Written task:
Recast the lines of the data below, from the line that contains "in a window." through the line that contains "the generic APIs.", both included, as a JSON list of strings with one string per line and blank lines omitted.

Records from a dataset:

____________________

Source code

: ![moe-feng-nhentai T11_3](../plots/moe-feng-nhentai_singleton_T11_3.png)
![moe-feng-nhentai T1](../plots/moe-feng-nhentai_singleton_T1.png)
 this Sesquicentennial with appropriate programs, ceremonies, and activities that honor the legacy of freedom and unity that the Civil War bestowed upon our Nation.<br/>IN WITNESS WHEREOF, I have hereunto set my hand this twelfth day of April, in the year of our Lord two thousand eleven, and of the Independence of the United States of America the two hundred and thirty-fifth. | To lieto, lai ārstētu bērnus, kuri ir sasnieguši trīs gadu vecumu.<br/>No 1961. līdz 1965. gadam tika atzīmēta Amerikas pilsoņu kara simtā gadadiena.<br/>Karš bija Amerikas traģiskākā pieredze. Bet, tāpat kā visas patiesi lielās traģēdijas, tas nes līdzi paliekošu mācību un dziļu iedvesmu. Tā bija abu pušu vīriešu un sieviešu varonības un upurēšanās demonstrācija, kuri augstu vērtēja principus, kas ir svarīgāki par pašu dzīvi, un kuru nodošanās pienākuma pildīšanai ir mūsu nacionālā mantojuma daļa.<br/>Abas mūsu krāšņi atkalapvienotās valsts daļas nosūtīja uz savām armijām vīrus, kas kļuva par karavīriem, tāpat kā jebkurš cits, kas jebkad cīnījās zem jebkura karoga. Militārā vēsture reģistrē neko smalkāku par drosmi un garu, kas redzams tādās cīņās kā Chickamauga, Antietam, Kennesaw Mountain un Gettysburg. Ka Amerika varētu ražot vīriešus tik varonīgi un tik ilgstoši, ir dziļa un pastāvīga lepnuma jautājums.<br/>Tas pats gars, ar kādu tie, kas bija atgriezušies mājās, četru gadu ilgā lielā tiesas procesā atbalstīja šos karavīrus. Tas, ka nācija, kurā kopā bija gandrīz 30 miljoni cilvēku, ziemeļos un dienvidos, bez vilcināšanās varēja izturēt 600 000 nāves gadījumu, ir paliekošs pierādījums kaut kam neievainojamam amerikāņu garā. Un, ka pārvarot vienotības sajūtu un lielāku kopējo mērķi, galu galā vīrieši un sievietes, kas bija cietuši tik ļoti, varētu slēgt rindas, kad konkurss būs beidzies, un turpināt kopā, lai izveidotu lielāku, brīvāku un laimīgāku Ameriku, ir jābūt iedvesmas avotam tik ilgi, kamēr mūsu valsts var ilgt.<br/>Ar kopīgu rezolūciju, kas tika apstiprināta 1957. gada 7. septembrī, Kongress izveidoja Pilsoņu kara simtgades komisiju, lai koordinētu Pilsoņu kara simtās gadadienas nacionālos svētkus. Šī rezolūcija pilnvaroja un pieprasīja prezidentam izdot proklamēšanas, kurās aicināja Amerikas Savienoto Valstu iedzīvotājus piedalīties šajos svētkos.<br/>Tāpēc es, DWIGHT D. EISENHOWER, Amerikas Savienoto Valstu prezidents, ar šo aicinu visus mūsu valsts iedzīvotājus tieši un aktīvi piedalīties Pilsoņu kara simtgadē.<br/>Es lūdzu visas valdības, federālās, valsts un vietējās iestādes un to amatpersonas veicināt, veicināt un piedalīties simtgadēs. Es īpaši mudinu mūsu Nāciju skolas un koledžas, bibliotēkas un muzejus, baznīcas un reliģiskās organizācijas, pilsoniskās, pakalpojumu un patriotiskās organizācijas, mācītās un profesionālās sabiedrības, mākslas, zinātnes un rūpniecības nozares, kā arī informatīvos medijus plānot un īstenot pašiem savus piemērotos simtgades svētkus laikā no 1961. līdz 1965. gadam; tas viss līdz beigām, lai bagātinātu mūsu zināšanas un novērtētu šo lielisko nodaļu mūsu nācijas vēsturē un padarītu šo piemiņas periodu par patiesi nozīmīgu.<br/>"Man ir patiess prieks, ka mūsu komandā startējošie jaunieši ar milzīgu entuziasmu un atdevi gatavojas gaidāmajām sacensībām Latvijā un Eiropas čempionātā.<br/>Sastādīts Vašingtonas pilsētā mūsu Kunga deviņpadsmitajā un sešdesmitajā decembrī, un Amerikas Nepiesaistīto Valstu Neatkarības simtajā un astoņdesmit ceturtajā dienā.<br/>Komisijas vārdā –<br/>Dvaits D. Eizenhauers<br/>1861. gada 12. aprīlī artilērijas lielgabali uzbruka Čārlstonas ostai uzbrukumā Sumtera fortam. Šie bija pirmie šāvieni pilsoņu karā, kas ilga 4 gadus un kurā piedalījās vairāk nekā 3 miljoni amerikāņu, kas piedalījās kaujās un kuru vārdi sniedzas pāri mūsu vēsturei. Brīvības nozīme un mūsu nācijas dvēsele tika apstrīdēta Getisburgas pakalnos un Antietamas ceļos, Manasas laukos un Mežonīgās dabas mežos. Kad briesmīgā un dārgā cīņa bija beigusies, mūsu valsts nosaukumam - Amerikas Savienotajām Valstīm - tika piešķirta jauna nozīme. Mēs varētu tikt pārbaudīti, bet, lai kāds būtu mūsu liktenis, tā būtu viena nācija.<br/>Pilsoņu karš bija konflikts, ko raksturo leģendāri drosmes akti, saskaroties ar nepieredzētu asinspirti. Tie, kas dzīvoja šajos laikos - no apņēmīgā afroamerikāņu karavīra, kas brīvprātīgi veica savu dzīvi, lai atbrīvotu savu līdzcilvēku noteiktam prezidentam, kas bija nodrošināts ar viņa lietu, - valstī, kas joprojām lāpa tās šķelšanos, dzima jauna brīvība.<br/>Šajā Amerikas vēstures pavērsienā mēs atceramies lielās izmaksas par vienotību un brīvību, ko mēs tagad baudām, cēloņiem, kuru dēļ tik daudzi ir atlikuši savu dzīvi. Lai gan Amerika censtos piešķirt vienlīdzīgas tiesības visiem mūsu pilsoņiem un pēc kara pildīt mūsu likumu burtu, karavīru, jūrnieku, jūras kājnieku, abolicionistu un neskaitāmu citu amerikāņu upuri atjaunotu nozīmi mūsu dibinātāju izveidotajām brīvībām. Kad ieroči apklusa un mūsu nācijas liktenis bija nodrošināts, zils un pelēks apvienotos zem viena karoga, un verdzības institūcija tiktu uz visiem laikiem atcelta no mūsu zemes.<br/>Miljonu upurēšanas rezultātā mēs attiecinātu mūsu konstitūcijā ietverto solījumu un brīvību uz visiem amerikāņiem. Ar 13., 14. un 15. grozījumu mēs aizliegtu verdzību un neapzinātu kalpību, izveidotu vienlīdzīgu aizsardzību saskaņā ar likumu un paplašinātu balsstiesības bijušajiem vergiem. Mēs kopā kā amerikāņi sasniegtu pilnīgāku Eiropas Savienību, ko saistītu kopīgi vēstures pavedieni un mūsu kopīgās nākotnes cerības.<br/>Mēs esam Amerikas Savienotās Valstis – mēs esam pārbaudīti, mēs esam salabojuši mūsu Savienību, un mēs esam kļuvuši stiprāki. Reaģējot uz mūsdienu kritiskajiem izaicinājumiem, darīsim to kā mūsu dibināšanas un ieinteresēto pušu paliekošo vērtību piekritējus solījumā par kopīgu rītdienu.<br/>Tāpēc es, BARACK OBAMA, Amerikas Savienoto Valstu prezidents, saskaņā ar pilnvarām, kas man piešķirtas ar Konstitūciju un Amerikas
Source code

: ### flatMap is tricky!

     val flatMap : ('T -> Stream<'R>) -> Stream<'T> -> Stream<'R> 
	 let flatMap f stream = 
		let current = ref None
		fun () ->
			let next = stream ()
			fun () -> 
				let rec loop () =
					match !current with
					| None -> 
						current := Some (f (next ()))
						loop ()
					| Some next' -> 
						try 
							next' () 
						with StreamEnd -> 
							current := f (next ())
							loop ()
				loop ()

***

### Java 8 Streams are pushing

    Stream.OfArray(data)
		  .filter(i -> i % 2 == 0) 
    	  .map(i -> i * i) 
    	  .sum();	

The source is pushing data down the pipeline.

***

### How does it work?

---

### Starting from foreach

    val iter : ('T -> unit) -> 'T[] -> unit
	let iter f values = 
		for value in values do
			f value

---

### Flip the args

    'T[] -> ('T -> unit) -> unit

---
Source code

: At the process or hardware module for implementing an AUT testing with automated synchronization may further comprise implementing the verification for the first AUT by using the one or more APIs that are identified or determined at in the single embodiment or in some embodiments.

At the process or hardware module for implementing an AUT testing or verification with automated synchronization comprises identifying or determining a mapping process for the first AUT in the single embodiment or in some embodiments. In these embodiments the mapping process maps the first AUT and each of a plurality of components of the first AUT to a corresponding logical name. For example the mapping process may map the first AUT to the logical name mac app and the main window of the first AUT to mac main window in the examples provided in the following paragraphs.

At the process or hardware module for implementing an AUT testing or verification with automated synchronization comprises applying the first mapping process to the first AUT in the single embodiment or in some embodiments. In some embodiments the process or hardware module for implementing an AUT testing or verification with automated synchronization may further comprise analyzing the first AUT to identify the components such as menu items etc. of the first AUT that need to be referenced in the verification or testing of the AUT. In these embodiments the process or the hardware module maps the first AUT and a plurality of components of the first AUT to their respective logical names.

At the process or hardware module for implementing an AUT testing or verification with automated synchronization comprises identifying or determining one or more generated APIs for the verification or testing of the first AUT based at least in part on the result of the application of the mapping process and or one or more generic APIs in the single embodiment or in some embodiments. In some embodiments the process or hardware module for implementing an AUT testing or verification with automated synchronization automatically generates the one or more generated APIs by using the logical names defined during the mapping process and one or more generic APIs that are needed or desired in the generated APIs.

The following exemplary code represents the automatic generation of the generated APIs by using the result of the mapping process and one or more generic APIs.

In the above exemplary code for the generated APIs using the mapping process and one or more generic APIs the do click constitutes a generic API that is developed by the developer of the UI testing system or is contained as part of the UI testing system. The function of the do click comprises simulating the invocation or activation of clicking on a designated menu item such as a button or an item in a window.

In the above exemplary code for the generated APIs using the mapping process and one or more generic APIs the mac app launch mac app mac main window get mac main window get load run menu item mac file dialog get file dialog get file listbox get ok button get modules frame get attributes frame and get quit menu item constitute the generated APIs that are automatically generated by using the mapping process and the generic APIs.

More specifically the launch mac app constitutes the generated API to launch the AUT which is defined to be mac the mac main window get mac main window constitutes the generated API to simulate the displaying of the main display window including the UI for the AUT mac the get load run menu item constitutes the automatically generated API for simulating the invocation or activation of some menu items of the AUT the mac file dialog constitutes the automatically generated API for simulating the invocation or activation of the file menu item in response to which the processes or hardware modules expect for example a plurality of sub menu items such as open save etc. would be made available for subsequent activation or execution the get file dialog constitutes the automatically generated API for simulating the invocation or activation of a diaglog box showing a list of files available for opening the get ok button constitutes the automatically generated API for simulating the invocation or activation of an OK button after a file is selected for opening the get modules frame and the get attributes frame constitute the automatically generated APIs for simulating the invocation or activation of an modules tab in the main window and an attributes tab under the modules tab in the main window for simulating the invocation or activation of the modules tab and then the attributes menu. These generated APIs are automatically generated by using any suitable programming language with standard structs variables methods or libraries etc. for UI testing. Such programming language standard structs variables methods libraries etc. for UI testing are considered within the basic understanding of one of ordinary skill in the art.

____________________

Answer below:
[
  "In the above exemplary code for the generated APIs using the mapping process and one or more generic APIs the do click constitutes a generic API that is developed by the developer of the UI testing system or is contained as part of the UI testing system. The function of the do click comprises simulating the invocation or activation of clicking on a designated menu item such as a button or an item in a window.",
  "In the above exemplary code for the generated APIs using the mapping process and one or more generic APIs the mac app launch mac app mac main window get mac main window get load run menu item mac file dialog get file dialog get file listbox get ok button get modules frame get attributes frame and get quit menu item constitute the generated APIs that are automatically generated by using the mapping process and the generic APIs."
]